Another difference: radio stations send at longer wavelengths, those are less sensitive to local obstacles.
 
Thanks for your answer... :)
 
The power a radio station is able to broadcast is often measured in kilowatts. (50,000 watt AM superstations, anyone?) Radio stations can broadcast to more than a whole city. AM Superstations can cover half the continental US, if the conditions are right.

The power in a mobile phone handset? Maybe a few watts tops, which limits the range of the signal. Because of the short range of the mobile signal, a chain of signal towers is required to pick up the signal, feed it into the phone network, and then broadcast to the receiver phone. When traveling and you lose your cell phone signal, it's because there is a big obstacle in the way, like a mountain, or you are no longer close to a cell tower.
 
Asma said:
Please help me with this... Why a radio station can be broadcast to a whole city from a single antenna, whereas a mobile phone system needs a network of basestations?

Thanks,,,

What is the context for your question? Is this a question you were asked in school? What grade level are you in school now?
 
SteamKing said:
The power a radio station is able to broadcast is often measured in kilowatts. (50,000 watt AM superstations, anyone?) Radio stations can broadcast to more than a whole city. AM Superstations can cover half the continental US, if the conditions are right.

The power in a mobile phone handset? Maybe a few watts tops, which limits the range of the signal. Because of the short range of the mobile signal, a chain of signal towers is required to pick up the signal, feed it into the phone network, and then broadcast to the receiver phone. When traveling and you lose your cell phone signal, it's because there is a big obstacle in the way, like a mountain, or you are no longer close to a cell tower.

TBH I'm not sure on the radiated power from a radio station, however mobile vehicle radios have a maximum radiated power of 50 watts, only if licensed, Canadian FCC regulations has a baseline radiated power of 25 watts. For the portable 2 way radios the radiated power is 5 to 10 watts. Lower frequencies can travel farther, such as AM radio, however their penetration is lower. Higher frequency ranges has better penetration.

Some cell phones have a frequency range of 900 MHz to 1.2 ghz if memory serves me correct.
 
Thanks all for your response.. I am doing MSc of information and communication engineering...
 
Thanks all,,, just I would like to mention the main difference between them.

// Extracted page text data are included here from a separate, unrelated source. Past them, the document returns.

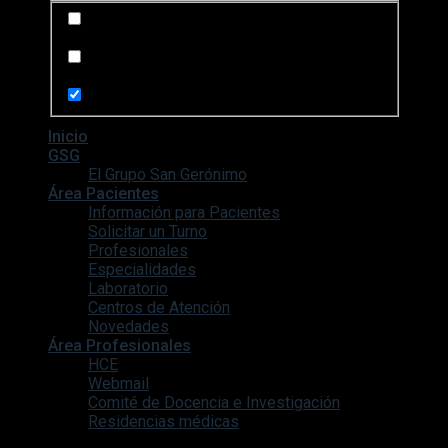
Search in posts
Search in pages
Inicio
GSG
El Grupo San Gerónimo
Área Pacientes
Información para Pacientes
Solicitar un Turno
Profesionales
Especialidades
Laboratorio
Centros de Atención
Novedades
Área Profesionales
HCE
Webmail
Comité de Docencia e Investigación
Residencias médicas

For the radio station, because all receivers receive the same information, hence it is limited by propagation. But in cellular system, each user wants different information, so it is limited by bandwidth. So the cellular system needs several transmitters using the same frequency, one of which is closer to the receiver than the others..
 
Mordred said:
TBH I'm not sure on the radiated power from a radio station, however mobile vehicle radios have a maximum radiated power of 50 watts, only if licensed, Canadian FCC regulations has a baseline radiated power of 25 watts. For the portable 2 way radios the radiated power is 5 to 10 watts. Lower frequencies can travel farther, such as AM radio, however their penetration is lower. Higher frequency ranges has better penetration.

Some cell phones have a frequency range of 900 MHz to 1.2 ghz if memory serves me correct.

A list of the 50,000 watt stations in the US:

http://en.wikipedia.org/wiki/List_of_50_kW_AM_radio_stations_in_the_United_States

50 kW is currently the highest broadcast output authorized by the FCC.